The curse of scope creep when working with data and how to avoid it

I love data, and I’m curious. In many ways working as a research analyst was the perfect fit for someone like me. Data analysts, in essence, exists to unearth insights that will result in a market advantage for their clients. That’s it. But to reach that point many peripheral actions needs to take place. I'm referring data extraction, cleaning of the data, preparation – and that is even before you start getting into the good stuff. Afternoons could lead into never-ending quests of analysis looking for that Golden Insight that will give my clients brand an unfair competitive advantage and me a promotion. Unfortunately, this effectively took many nights away from my family, time that I would never get back. Sounds familiar?
Welcome to a phenomenon called scope creep. Scope creep frequently happens to data analysts, but it can happen to anyone with a penchant for perfection. I call it scope creep when after finding a set of insights that completes my deliverables and goals of a project, an additional set of ideas is sought to expand the understanding of a particular event all within the same framework of time expectations for completion of a project. A team member can propose this or even (long sigh) yourself. It 's okay to find insights that will change your understanding of a problem and for you to want to explore more! I propose that when this happens, we need to let our team know that this is normal and that if its desirable to pursue, then you will need additional resources to continue down that rabbit hole.

So here I want to leave you with some steps to prevent you from ending up like me in the office past 10 pm at least due to scope creep.

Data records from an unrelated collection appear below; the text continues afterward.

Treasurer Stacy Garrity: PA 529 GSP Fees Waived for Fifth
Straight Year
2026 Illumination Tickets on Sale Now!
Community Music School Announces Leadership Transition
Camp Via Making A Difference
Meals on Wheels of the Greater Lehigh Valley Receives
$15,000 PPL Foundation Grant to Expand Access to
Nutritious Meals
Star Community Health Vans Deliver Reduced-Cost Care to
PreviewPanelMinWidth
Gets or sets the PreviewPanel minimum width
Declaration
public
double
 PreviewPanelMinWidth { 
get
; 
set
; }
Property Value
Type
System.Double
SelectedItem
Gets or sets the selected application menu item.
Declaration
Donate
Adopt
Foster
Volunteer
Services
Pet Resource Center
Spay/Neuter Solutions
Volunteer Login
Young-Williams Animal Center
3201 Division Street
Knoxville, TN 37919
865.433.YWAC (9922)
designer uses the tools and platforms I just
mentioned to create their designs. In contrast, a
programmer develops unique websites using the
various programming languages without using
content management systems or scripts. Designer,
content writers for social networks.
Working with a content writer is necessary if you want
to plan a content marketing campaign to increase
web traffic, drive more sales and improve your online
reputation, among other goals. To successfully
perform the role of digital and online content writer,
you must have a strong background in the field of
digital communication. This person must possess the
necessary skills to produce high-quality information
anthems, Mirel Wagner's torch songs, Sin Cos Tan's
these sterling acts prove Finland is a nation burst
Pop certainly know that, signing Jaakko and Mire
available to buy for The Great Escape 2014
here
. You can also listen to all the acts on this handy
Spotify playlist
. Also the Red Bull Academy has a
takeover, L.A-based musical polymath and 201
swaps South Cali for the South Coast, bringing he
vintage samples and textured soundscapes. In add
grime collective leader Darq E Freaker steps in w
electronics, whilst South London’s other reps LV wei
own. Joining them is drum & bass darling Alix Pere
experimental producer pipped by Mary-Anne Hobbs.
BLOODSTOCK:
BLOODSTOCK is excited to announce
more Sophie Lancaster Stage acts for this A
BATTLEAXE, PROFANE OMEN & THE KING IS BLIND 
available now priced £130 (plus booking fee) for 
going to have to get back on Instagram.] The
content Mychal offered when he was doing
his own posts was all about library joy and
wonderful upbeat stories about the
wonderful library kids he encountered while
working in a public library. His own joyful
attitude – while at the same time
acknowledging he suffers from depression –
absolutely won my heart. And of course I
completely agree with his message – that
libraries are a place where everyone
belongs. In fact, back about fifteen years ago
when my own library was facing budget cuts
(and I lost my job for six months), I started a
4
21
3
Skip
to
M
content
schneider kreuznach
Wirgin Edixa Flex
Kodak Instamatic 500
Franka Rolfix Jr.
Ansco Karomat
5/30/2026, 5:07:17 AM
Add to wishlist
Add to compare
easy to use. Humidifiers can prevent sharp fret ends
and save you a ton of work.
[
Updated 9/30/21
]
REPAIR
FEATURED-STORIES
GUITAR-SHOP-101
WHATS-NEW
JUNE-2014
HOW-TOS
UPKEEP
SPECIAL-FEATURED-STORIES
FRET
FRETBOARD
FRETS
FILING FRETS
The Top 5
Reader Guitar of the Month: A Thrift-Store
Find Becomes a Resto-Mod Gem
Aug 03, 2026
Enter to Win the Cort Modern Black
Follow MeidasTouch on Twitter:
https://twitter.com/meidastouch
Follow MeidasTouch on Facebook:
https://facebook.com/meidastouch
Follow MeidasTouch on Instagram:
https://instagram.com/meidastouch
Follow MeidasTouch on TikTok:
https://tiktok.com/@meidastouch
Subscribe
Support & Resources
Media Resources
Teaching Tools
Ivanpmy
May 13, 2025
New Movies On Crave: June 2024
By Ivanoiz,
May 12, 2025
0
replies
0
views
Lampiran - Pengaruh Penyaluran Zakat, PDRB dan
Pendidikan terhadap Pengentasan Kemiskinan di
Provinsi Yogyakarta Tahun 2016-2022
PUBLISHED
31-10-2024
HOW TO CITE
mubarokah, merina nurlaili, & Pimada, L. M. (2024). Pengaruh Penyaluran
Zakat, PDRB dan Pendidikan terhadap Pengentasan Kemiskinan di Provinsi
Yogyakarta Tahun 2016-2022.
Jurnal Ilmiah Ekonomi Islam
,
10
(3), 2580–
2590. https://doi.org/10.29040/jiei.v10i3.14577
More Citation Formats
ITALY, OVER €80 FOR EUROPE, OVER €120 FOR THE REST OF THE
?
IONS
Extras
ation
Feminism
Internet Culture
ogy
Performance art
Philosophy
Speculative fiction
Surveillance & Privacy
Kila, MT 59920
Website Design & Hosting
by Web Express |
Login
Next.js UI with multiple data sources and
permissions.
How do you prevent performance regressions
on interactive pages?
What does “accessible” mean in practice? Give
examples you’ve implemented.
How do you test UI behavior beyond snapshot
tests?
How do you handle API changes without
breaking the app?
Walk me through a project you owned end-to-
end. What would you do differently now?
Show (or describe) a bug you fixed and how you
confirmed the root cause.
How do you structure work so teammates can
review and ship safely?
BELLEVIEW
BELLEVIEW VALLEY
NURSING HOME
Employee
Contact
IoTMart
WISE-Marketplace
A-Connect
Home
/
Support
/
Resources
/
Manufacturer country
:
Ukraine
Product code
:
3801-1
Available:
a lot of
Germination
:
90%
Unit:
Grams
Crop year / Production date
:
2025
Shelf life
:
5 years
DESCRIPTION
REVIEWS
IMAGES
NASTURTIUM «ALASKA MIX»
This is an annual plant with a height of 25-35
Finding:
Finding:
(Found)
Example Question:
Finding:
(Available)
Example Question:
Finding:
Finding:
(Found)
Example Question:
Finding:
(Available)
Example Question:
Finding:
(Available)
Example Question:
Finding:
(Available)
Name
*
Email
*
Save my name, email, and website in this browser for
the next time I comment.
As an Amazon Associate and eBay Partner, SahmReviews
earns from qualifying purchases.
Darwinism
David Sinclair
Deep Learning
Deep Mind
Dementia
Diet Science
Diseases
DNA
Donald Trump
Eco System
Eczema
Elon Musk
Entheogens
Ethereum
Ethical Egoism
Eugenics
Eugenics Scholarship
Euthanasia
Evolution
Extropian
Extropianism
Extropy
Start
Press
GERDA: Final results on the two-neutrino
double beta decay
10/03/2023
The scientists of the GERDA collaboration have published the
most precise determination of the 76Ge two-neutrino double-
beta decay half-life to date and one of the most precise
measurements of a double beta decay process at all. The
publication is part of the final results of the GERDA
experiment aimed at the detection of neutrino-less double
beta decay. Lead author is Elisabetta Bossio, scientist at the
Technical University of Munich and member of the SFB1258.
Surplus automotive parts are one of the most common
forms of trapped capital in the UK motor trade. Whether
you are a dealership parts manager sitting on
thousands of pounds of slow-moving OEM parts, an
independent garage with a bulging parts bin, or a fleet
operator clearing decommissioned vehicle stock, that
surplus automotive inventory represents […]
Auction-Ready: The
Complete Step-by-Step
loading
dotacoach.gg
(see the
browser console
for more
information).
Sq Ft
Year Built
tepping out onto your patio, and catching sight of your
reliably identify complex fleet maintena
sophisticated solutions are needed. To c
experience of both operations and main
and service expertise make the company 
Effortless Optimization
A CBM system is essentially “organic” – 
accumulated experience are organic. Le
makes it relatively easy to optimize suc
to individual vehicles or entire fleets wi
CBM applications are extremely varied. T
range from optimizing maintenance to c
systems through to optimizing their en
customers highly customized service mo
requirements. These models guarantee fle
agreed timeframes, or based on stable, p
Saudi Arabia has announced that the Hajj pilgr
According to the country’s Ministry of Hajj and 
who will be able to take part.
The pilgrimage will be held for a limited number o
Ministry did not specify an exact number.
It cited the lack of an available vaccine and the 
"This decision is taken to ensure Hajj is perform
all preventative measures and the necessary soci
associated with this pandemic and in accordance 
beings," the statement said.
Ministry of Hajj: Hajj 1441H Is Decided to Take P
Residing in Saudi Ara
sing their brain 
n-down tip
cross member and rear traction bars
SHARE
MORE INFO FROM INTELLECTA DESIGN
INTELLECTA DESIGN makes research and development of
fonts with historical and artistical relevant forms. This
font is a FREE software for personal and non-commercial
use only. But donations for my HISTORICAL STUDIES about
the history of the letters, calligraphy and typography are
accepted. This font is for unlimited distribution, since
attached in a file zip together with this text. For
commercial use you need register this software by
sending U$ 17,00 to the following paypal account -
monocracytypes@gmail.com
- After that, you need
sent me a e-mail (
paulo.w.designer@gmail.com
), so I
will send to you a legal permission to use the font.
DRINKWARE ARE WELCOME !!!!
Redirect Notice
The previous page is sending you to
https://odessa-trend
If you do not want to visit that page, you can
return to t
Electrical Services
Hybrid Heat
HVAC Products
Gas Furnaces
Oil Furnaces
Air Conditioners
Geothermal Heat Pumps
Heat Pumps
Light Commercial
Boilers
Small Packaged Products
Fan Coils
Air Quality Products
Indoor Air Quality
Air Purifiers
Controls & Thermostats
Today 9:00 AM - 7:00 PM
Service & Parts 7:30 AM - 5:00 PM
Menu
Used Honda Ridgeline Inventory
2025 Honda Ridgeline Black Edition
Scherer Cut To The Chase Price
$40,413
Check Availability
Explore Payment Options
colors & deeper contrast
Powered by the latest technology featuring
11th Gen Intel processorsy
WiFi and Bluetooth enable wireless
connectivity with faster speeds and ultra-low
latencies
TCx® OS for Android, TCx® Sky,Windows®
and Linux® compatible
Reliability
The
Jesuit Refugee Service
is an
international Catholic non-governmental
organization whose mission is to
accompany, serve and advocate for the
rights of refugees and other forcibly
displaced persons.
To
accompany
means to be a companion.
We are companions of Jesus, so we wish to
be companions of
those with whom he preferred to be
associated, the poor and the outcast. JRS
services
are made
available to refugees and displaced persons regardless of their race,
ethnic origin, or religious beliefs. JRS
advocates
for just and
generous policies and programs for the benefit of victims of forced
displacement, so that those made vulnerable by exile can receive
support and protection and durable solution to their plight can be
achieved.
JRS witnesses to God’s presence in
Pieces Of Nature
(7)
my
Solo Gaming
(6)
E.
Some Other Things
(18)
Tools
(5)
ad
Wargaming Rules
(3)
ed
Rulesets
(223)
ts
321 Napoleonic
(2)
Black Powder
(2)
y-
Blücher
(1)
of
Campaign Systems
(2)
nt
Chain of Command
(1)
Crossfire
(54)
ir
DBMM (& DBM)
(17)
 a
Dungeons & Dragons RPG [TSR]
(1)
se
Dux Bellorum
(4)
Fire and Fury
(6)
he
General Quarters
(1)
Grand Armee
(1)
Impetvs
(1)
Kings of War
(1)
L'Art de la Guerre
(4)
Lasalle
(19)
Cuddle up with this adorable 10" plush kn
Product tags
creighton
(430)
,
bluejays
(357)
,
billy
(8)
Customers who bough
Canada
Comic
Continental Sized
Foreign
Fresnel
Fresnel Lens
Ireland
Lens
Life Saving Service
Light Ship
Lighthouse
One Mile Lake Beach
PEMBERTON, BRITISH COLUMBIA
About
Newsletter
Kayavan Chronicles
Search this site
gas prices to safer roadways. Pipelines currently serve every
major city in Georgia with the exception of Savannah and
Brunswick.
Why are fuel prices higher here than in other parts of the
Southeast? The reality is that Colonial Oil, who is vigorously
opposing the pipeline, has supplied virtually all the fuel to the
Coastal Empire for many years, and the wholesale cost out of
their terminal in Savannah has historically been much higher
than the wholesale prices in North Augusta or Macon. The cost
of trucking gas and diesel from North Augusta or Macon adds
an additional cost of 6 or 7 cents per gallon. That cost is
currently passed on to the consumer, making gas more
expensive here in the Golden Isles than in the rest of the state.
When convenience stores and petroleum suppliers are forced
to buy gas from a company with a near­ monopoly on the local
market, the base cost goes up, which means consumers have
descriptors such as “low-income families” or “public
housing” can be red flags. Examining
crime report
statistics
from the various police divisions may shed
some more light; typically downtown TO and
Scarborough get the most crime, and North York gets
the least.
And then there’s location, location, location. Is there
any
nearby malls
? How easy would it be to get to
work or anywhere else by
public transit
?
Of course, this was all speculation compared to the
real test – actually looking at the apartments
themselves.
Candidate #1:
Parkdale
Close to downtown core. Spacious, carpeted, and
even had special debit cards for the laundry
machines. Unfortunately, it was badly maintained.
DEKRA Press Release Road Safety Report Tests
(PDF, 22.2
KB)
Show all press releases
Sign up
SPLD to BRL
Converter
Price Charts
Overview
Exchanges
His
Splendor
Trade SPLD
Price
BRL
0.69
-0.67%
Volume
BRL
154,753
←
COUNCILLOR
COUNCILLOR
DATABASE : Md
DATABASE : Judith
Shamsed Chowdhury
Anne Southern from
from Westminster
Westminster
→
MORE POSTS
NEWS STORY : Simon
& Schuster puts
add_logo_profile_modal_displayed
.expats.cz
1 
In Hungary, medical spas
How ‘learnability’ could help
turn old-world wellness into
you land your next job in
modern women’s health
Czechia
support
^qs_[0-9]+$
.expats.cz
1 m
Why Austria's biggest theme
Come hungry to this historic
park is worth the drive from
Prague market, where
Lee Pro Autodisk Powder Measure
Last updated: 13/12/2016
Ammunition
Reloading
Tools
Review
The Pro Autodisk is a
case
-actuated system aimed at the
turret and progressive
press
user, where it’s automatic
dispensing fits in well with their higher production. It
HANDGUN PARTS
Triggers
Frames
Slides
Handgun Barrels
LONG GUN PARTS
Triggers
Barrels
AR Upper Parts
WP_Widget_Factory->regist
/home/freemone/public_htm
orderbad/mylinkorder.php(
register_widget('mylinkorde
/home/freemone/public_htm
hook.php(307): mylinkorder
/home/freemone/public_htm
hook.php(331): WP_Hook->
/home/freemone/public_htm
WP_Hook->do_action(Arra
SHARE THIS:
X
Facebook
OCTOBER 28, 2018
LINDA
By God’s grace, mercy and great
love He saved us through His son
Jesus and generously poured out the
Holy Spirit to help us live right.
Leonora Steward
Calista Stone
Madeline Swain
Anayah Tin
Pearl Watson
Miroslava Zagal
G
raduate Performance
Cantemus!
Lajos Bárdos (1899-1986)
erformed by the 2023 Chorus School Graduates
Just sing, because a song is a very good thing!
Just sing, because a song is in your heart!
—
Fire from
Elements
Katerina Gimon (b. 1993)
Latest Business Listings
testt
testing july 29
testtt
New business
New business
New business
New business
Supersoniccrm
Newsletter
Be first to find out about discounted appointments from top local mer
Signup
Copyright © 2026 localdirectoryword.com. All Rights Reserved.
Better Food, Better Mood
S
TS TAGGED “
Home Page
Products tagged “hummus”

1)    Identify the business problem that you will take on board based on the total value contribution that solving that issue has for your organization. Like I said before, not only data analysisrequires lots of work, but its very time consuming. I want you to make sure to choose the work you will take on considering how impactful it is. Even if this means saying “no” to a friend. In the end, your boss and your team will appreciate your work more when they notice the importance of the projects in which you take part.

2)    Set up the expectations by making sure that you explain the time commitment and requirements. To do this as accurately as possible, you will need to receive as much information as possible regarding the project. Familiarize your client with the time required to prepare and analyze data once you can collect the information necessary to start the job. Give yourself ample time to under promise and over deliver.  Also is important to communicate that in data analysis is not a project where everything is defined. It will be a good idea to ask them if they have a plan if what you find is not what the are expecting. Finally, keep your client abreast of the progress and updated along if facing challenges with the data.

3)    Complete the promised deliverable. If additional requests emerge, you can always set up a follow-up project with a new timeline.

There's no better feeling like one of incredibly productive in the most important situations at work. The trick is to keep having a life while at it. By having a direct and clear communication with your peers regarding work expectations, you are doing them and yourself a big favor and avoiding scope creep from taking away precious time from the people you love the most.